If it's all just about being comfortable and particularly for white folks, then things aren't going to change. I will say my consulting business, I've decided from the beginning, it is built on values. Values that I hold sacred and I treat them as such. I want to embody those values in everything that I do. I certainly encourage all other consultants to do that. It's going to help. It's going to make the world a better place. So why wouldn't we do it? It's OK to take those risks to do it. You can still have a thriving consulting business and be a person who's contributing to a better world. I don't think those are mutually exclusive. But I think making a better world is more important. That's how I would put it. That was a big lesson for me. I did that in 2020. I'm going to do it more in 2021. I encourage folks to do that with me as well.

Now the fifth one. It's really close to my heart, which is to enjoy the goodness. 2020 was rough. I'm not going to lie, there is a lot going on. I mean the things that we were all collectively sharing with the pandemic. But if you live in the U.S., there was all the things related to the election, which is still being resolved. And there were personal things. There were all kinds of things going on. The one thing I saw is there are so many good people in the world who are just doing wonderful things. And that being connected to them in any way is such a blessing.

It's funny because I'm an introvert. Not a little one. Like a big, way on the side of the spectrum introvert. So in terms of being socially isolated, that hasn't been terribly difficult for me. I tend to default to that. But I've been connected with people, even with the social distancing in 2020, more than I think I am in typical years. I have to say, it's been a huge blessing. Including internationally. I now have friends in Australia, Canada, and the U.K. that we have conversations about the world and our experiences in it. And it's such a blessing. I have met some of the most wonderful, dedicated clients. My colleagues. Other consultants who have just warmed my heart by being such good people. People that I've met on my podcast who just make my heart sing when I hear them talk about the things that they care about and the things that they're doing in their work. In their lives. Things that contribute to a better world. And the ways that they're living their values. It's amazing.

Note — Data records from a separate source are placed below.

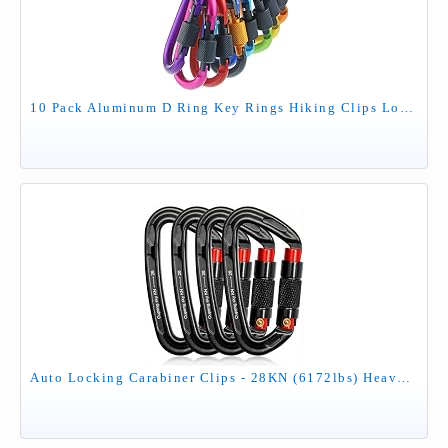
10 Pack Aluminum D Ring Key Rings Hiking Clips Locking Carabiner for Hiking Camping Fishing and Outdoor Use，Clips with Screw Gate Multicolored
Auto Locking Carabiner Clips - 28KN (6172lbs) Heavy Duty Caribeaners ，4PCS Large Carabiner Clip for Keychains，Hammock，Camping, Gym, Hiking, Outdoor ，Dog Leash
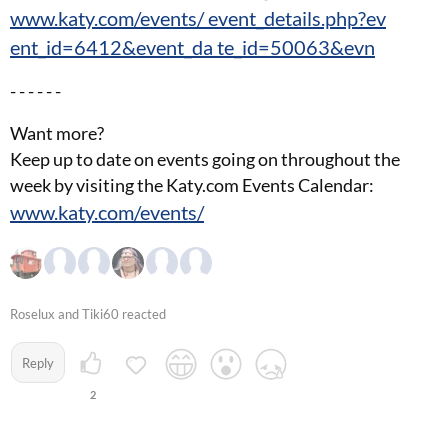
www.katy.com/events/ event_details.php?ev
ent_id=6412&event_da te_id=50063&evn
- - - - - -
Want more?
Keep up to date on events going on throughout the
week by visiting the Katy.com Events Calendar:
www.katy.com/events/
Roselux and Tiki60 reacted
Reply
2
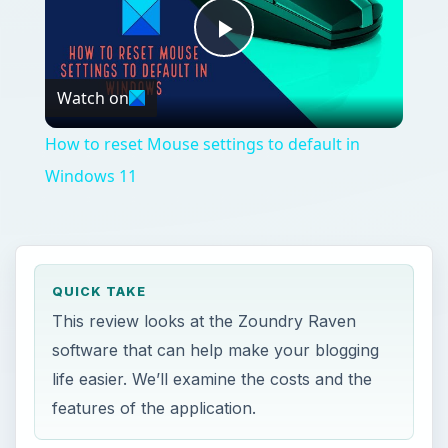
Play
Watch on
Video
How to reset Mouse settings to default in
Windows 11
QUICK TAKE
This review looks at the Zoundry Raven
software that can help make your blogging
life easier. We’ll examine the costs and the
features of the application.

Or even people that I follow on social media that I'm new to following that are really challenging me and making me think. I mean, what an amazing blessing to be connected in that way and to be able to continually make ourselves a better person. And by emulating what we see of folks around us. It's been amazing. I could get very emotional about this. But I love watching people put their hearts forward. I have seen so many people ask how they can help and then follow through. The generosity that I have seen has truly left me in awe. And it's really helped balance out all of the other things I've seen in the world that are not good and that are difficult.

And so it's out there. I know what it's called me to do and the lesson that I've gotten out of it is I want more of that in myself. I think I'm a good person. I think I'm a generous person. But I know that I can be more giving. I know that I can be better and that's what I want to do. I'm a consultant and, obviously, I help other consultants become successful. I do that because I love to help people. So if nothing else, it recommitted me to that mission and certainly the power of it. But it’s also made me ask questions of myself about how I can amplify that. How I can do it more deeply? How I can do it more? And so that's what I'm going to be spending some time right before 2021 thinking about. That and coming up with some very deliberate plans of how I want to do that. So it's not just a sentiment, but it's a call to action for myself. And then action actually flows from it.

Those were my five big lessons. I want to thank you so much for spending 2020 with me. We're getting through it. It's almost over. I hope that you learn lessons from it, and it gives you the 2021 that you really want to have. I wish you health and calm and joy in the coming year. Thank you so much for coming on this journey with me. I can't wait to see what we can do together in 2021. Thanks so much.